Beyond Neeley’s reframing of the issue (making it about a “revenue-neutral carbon tax” rather than a “revenue-neutral carbon tax designed to benefit capitalists”), his analogies with Social Security and drug prohibition are qualitatively different from the carbon tax issue.
If a purist libertarian thinks that all drugs should be legalized, she can recognize that this is politically impossible. So such a person could consistently say, “I support full drug legalization, but I would be happy if the federal government respected the various states that allowed medicinal marijuana. Sure that’s not my ideal outcome, but it’s a move in the right direction.”
(Of course, IER is a think tank devoted to energy topics, but we are here speaking about a hypothetical libertarian perspective on drugs, as an analogy, since Neeley brought up the example in his discussion.)
Likewise, if a libertarian thinks the payroll tax on workers should be cut to 0%, she realizes this is politically impossible. But if a politician wants to cut the payroll tax in half, the libertarian could say, “That’s a step in the right direction.”
However, if a politician wants to introduce a carbon tax while cutting the payroll tax, in a way that doesn’t actually reduce the tax burden overall, but merely shifts it around, and in a way that actually hurts the economy on net, then why should the libertarian endorse such a move? It’s not a step in the right direction. It’s actually a step in the wrong direction.
Neeley wants to argue that if enough people endorse the knife-edge result of a new carbon tax coupled with a cut in capital taxes, that maybe that will be the outcome. Here all I can say is, “No it won’t.” And it matters a lot that falling short of the ideal ruins the whole case. In other words, a libertarian who wants full drug legalization could at least think allowing medicinal marijuana is better than the status quo. But someone who uses the RFF study and wants Neeley’s preferred carbon tax cut deal, does not think that just getting a portion of the capital tax cut is still better than the status quo. No, the RFF chart shows mixing in the other ideas—let alone spending any of the new revenues on “green” projects, which plenty of environmentalists want to do—makes the outcome worse than the status quo, if we are just considering GDP growth.
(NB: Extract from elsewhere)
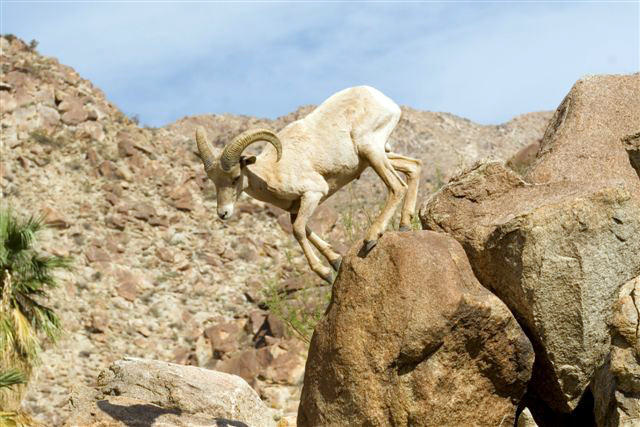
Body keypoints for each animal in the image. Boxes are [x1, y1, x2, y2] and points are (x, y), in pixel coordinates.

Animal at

Oddly enough, I can turn Neeley’s argument against him. My ideal outcome is certainly not a huge new carbon tax, coupled with corresponding cuts to capital taxes. Rather, my ideal tax reform plan would involve large rate reductions without any new carbon tax.
And as Neeley himself said, the role of public intellectuals is to hold up ideals, to shape the debate. It is particularly ironic in this context, because I have been at conferences where people from R Street told me that my ideal of getting rid of top-down regulations on automobiles and power plants without a carbon tax, was politically impossible, and that that’s why I was supposed to support R Street’s proposal for a carbon tax to replace all of those regulations. I’m glad I can now point to Josiah Neeley from R Street, as vindication of my “purist” position.
 If you click the link to his NYT article, you’ll see that Mankiw first discusses the flaws of a corporate income tax, and then suggests replacing its revenue with a higher gasoline tax. I realize the irony given our discussion of a carbon tax swap, but Mankiw’s stance on gas taxes doesn’t affect any of my points above.